A Call to Further and Wider Action

While the “4 Ms” are all somewhat laudable goals, I believe that if we are going to achieve a truly equitable society, we must reach higher, wider, and broader. As important as these goals may be, I hope we do not envision them as the final resting place over the rainbow.

If we do rest here, after having been seduced by promises of achieving some degree of credibility and respectability, I fear we will have become part of the very problems that so many of us have fought so tirelessly to eradicate.

I do remain hopeful, however. The increasing visibility and recognition of trans people today has shaken traditionally dichotomous notions of gender, and in turn, other stifling kinds of binaries, which are the very cornerstones for the entrenchment keeping our society from moving forward. Their stories and experiences have great potential to bring us back into the future – a future in which anyone on the gender spectrum everywhere will live freely, unencumbered by social taboos and cultural norms of gender. It is a future in which the “feminine” and “masculine” – as well as all the qualities on the continuum in between – can live and prosper in us all.

Metaphorically, oppression operates like a wheel with many spokes. If we work to dismantle only one or a few specific spokes, the wheel will continue to roll over people. Let us, then, also work on dismantling all the many spokes to conquering all the many forms of oppression in all their many forms.

Until and unless we can join in coalition with other groups, I consider that the possibility for achieving a genuine sense of community and a genuine sense of equity will be unattainable.

I believe also that sexual and relational attractions and gender identities and expressions alone are not sufficient to connect a community, and by extension, a movement for progressive social change, and that we must, therefore, look beyond ourselves and base a community and a movement not simply on social identities, but also on shared ideals and values among individuals from disparate social identities, with like minds, political philosophies, and strategies for achieving their objectives.

Let us revel in our past victories, for we have fought tirelessly for them.
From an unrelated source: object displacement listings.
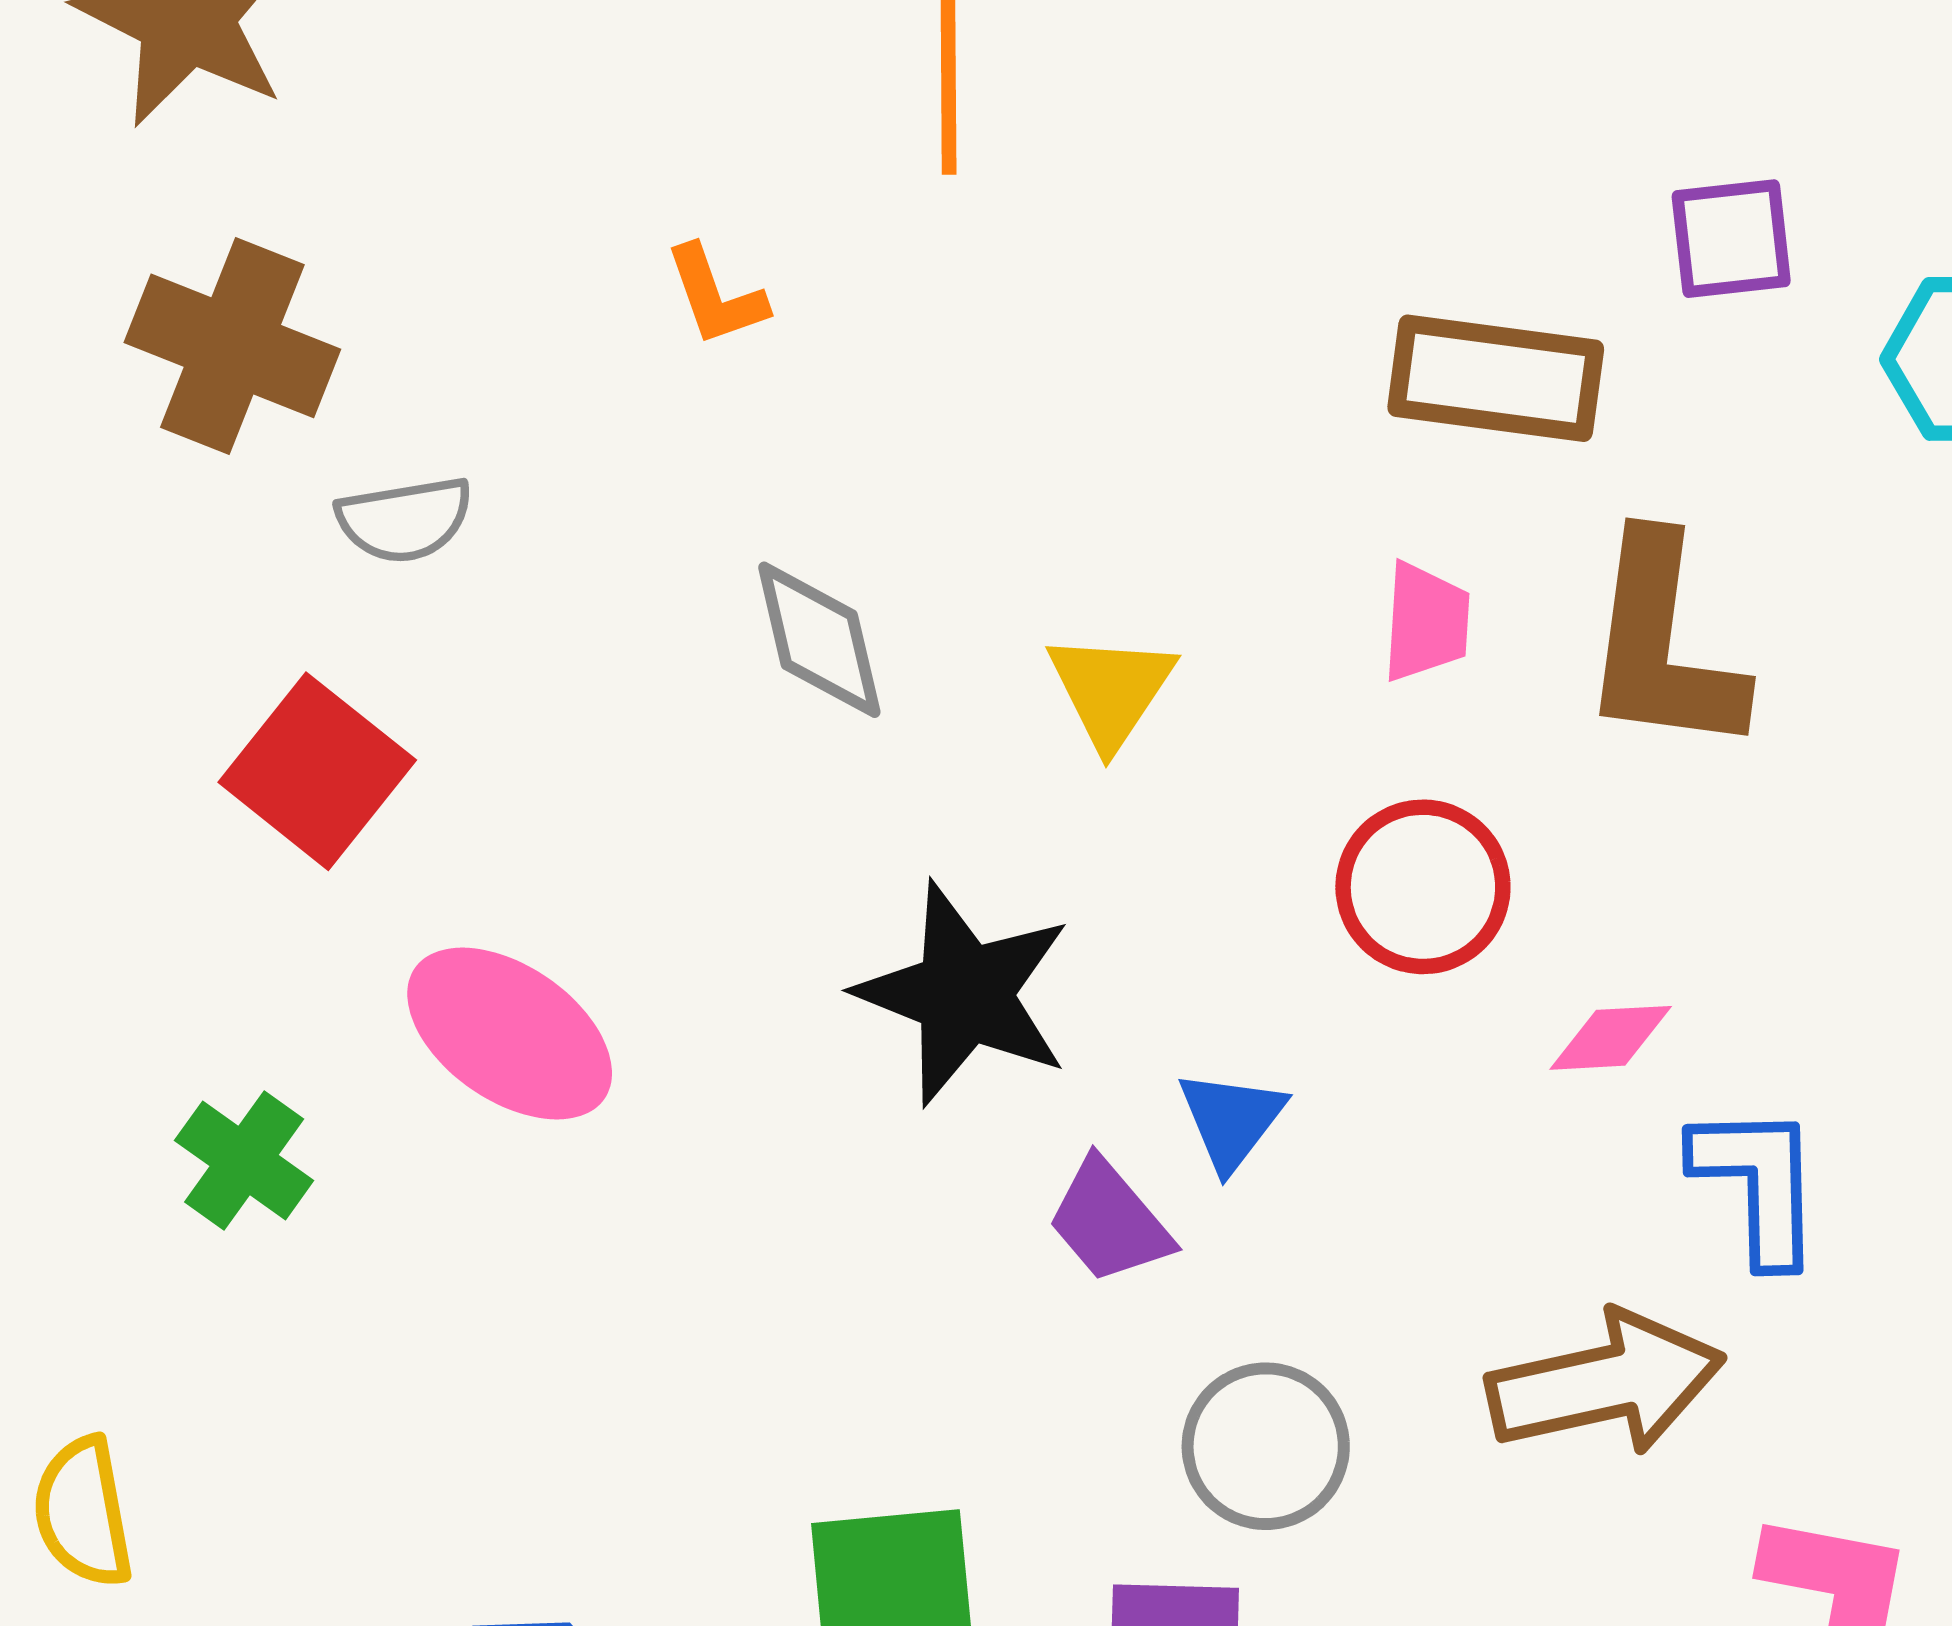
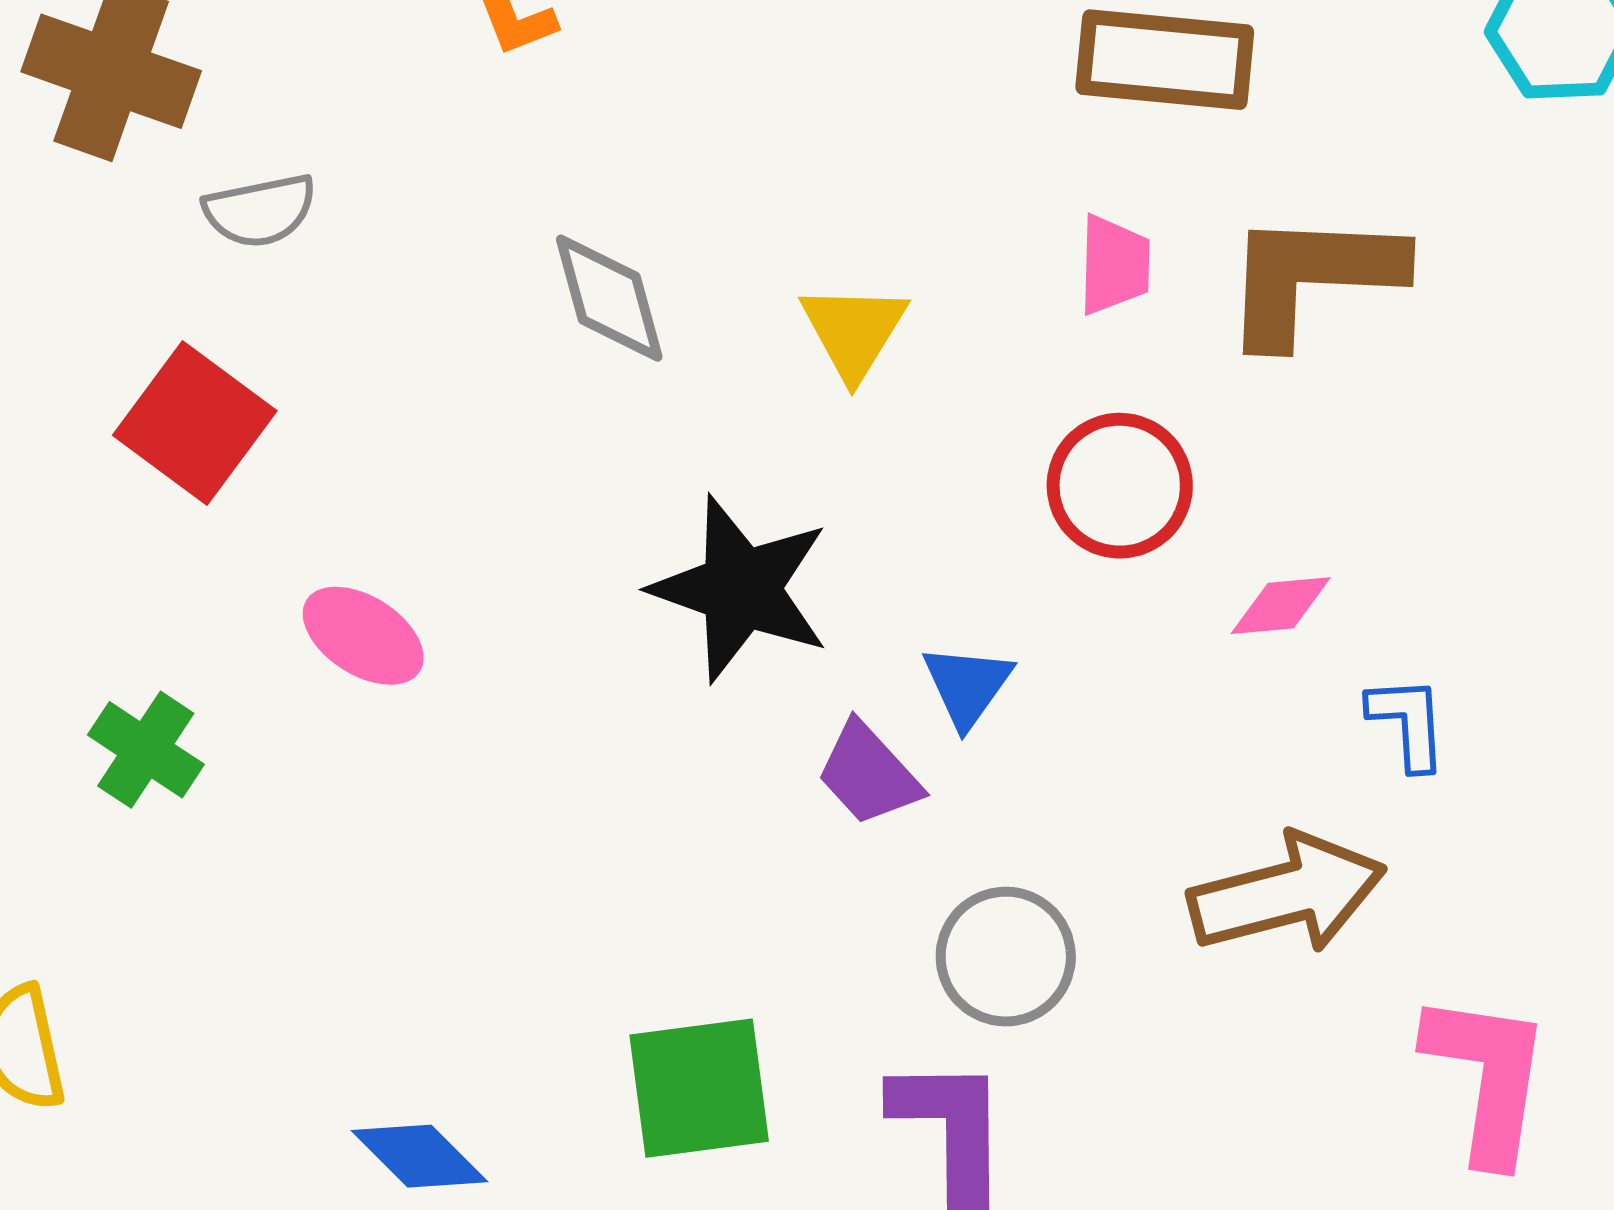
brown L-shape: (1662, 645) -> (1312, 277), turned 87
pink ellipse: (510, 1034) -> (363, 636), size x0.7
blue L-shape: (1758, 1184) -> (1408, 723), size x0.7

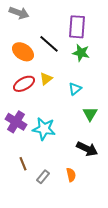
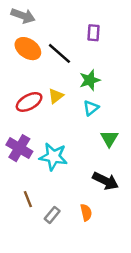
purple rectangle: (77, 27) -> (93, 33), size x0.6
orange ellipse: (23, 52) -> (28, 49), moved
green star: (81, 53) -> (90, 80), moved, turned -30

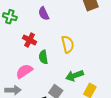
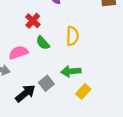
green semicircle: (43, 57) -> (43, 43), turned -48

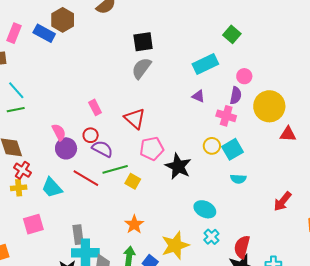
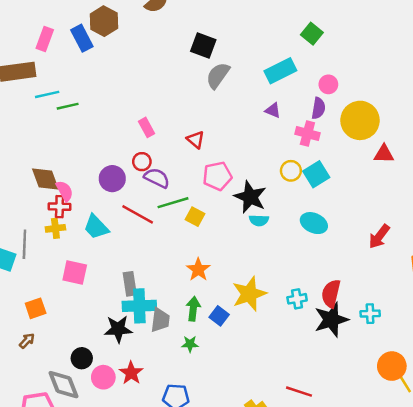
blue rectangle: (44, 33) -> (82, 38), turned 35
black square: (143, 42) -> (203, 45), turned 30
gray semicircle: (141, 68) -> (218, 75), moved
cyan line: (16, 90) -> (47, 94), moved, turned -60
green line: (16, 110) -> (68, 106), moved
red triangle: (135, 118) -> (196, 140), size x0.7
pink semicircle: (59, 132) -> (65, 191), moved
red cross: (22, 170) -> (60, 207), turned -30
cyan semicircle: (238, 179) -> (259, 220), moved
cyan ellipse: (205, 209) -> (314, 223), moved
pink square: (33, 224) -> (75, 272), turned 30
cyan cross: (211, 237) -> (297, 299), moved, turned 35

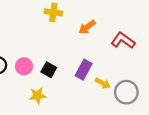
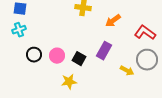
purple rectangle: (84, 70) -> (104, 51), moved
gray circle: (126, 92) -> (147, 60), moved

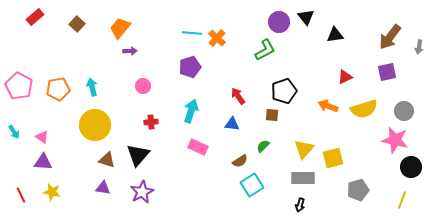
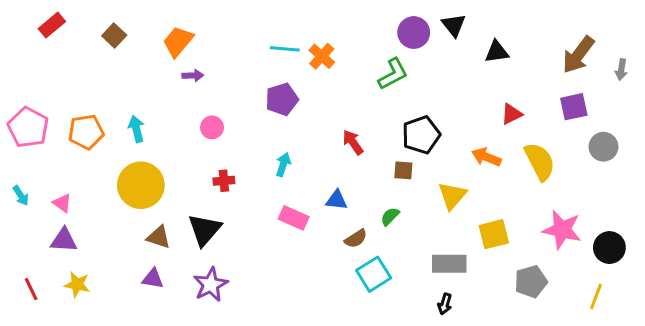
yellow semicircle: (364, 109) -> (540, 162), turned -100
cyan arrow: (191, 111) -> (283, 164), size x0.7
gray circle: (404, 111) -> (603, 147), moved
blue triangle: (232, 124) -> (337, 200), moved
pink star: (395, 140) -> (562, 230), moved
yellow triangle: (304, 149) -> (452, 196), moved

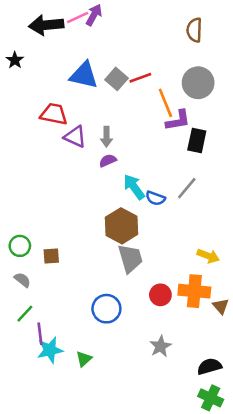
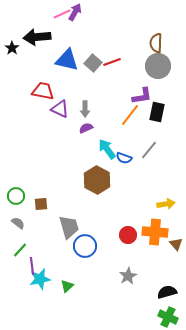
black arrow: (46, 25) -> (37, 37), moved
brown semicircle: (194, 30) -> (156, 43), moved
orange line: (165, 103) -> (130, 115), moved, turned 60
yellow arrow: (208, 256) -> (166, 204), turned -30
gray trapezoid: (130, 258) -> (69, 227), moved

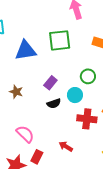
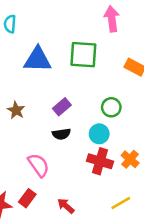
cyan circle: (75, 95) -> (99, 134), moved
pink semicircle: (25, 134) -> (39, 165), moved
red arrow: (66, 146) -> (66, 206), moved

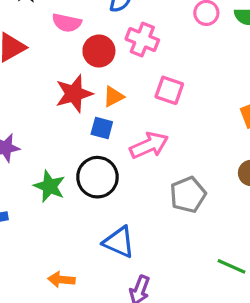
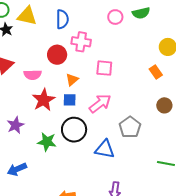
pink semicircle: (67, 23) -> (33, 75), moved
red star: (74, 94) -> (44, 100), moved
blue triangle: (119, 242) -> (105, 149), moved

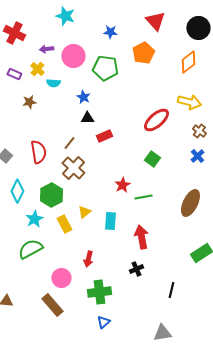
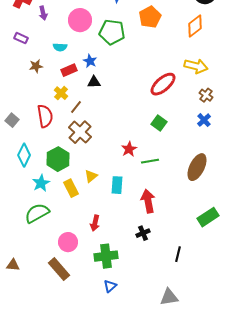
purple arrow: (46, 49) -> (43, 13), moved, turned -96
yellow cross: (37, 69) -> (61, 93), moved
red rectangle: (104, 136) -> (69, 70), moved

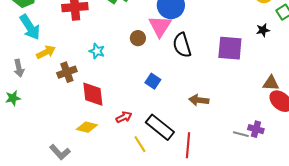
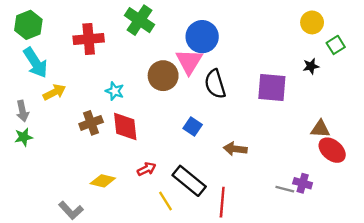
brown circle: (138, 38) -> (163, 76), size x1.6
brown cross: (67, 72) -> (91, 123), moved
blue square: (153, 81) -> (193, 126), moved
red diamond: (93, 94) -> (125, 126), moved
green star: (13, 98) -> (24, 137), moved

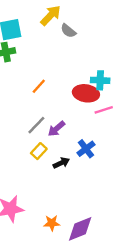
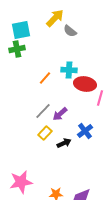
cyan cross: (100, 80) -> (69, 70), moved
pink line: (104, 110) -> (100, 98), turned -56

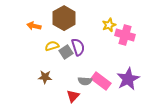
But let us not dwell here because we have further to go to ensure a truly just and equitable society and world. In the final analysis, whenever anyone is diminished, we are all demeaned, when anyone or any group remains institutionally and socially marginalized, excluded, or disenfranchised from primary rights and benefits, the possibility for authentic community cannot be realized unless and until we become involved, to challenge, to question, and to act in truly transformational ways.

I hope, therefore, that we can reignite the revolutionary and transformational flame of what was Stonewall.

I want to thank Chase Catalano, Bradley Freihoffer, Paul Gorski, Joseph Henderson, Nana Osei-Kofi, and Samuel Pottebaum for their insightful suggested editorial changes and additions to this essay.